Amália Rodrigues
De ongeëvenaarde koningin van de Portugese fado, zangeres Amália Rodrigues, werd in 1920 geboren in de wijk Alfama in Lissabon; als een van de tien kinderen werd ze op eenjarige leeftijd door haar moeder in de steek gelaten en opgevoed door haar grootmoeder, die haar vormende jaren doorbracht met het verkopen van producten op straat en het werken als naaister. Tegen de wil van haar familie trad Rodrigues als tiener op als tangodanseres, en op haar 19e maakte ze haar professionele zangdebuut samen met haar zus Celeste in de modieuze nachtclub Retiro da Severa in Lissabon.
Binnen een jaar was ze een ster en verkocht ze elke avond clubs uit; in 1944 reisde ze naar Brazilië, waar ze grote menigten trok tijdens haar verblijf in het Copacabana Casino en later terugkeerde naar Rio de Janeiro om haar eerste opnames te maken. Rodrigues maakte de fado niet alleen populair in Zuid-Amerika, ze vond hem ook opnieuw uit — op briljante wijze vermengde ze de stedelijke en landelijke stijlen van Lissabon en Coimbra, ze zocht ook naar materiaal dat veel verder ging dan de traditionele verhalen van mislukte romantiek om in plaats daarvan de diepste crises van de ziel en de geest te verkennen, en leverde voorstellingen af die ongeëvenaard waren in hun fatalistische kracht en beklijvende schoonheid.
Omdat Rodrigues’ manager, José de Melo, geloofde dat haar fans niet meer naar haar live optredens zouden komen als ze haar opnames konden kopen, ging ze pas in 1951 naar een Portugese opnamestudio.
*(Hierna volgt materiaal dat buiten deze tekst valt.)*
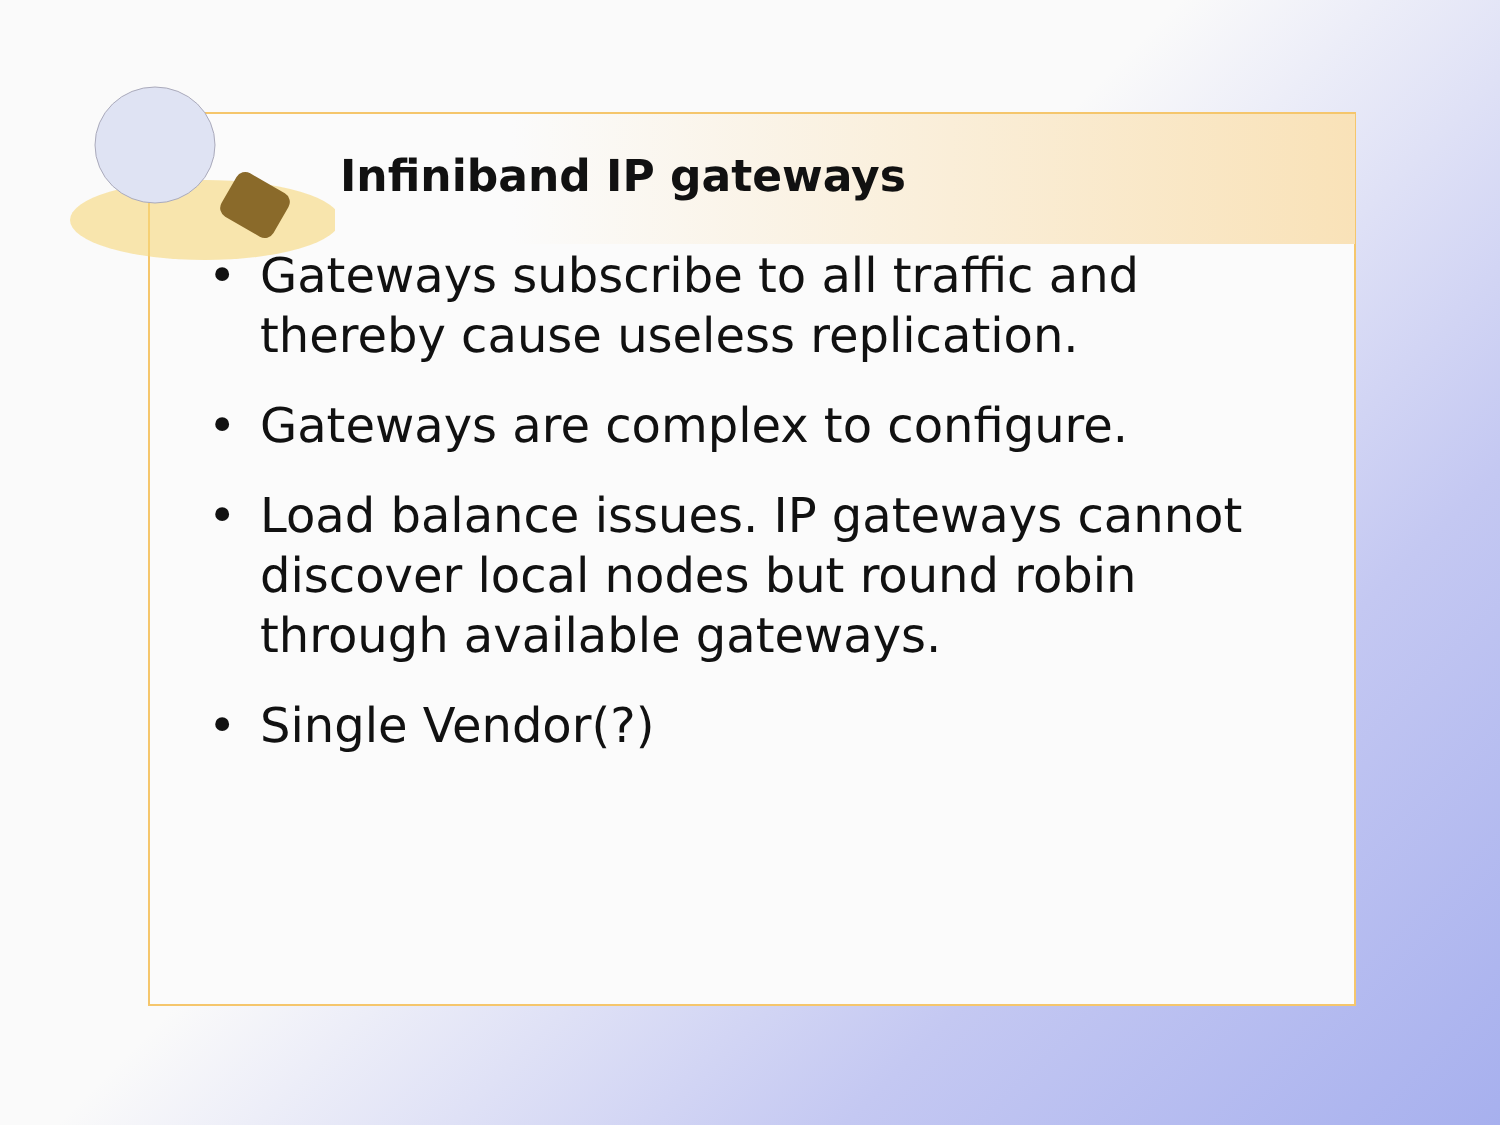Infiniband IP gateways
• Gateways subscribe to all traffic and thereby cause useless replication.
• Gateways are complex to configure.
• Load balance issues. IP gateways cannot discover local nodes but round robin through available gateways.
• Single Vendor(?)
Ze bracht een handvol platen uit op het Melodia label voordat ze het jaar daarop overstapte naar het Valentim de Carvalho imprint. Na de Tweede Wereldoorlog begon ze met tournees buiten Zuid-Amerika, en in 1956 scoorde ze een internationale hit met “Coimbra”, live opgenomen in het Parijse Olympia Theater.
In totaal maakte Rodrigues meer dan 170 albums en speelde ze zelfs in een aantal speelfilms, waardoor ze haar aantrekkingskracht behield zelfs nadat de populariteit van de fado zelf begon af te nemen in de jaren 1960. Ze bleef toeren tot ver na haar 70ste verjaardag en ging pas met pensioen nadat ze een operatie had ondergaan; ze bracht de laatste jaren van haar leven door als kluizenares en maakte haar laatste publieke optreden bij de opening van de Expo van Lissabon in 1998. Rodrigues overleed op 6 oktober 1999 op 79-jarige leeftijd. Toen hij het nieuws van haar overlijden vernam, gelastte de Portugese premier Antonio Guterres drie dagen van nationale rouw en verklaarde haar tot “de stem van Portugal”.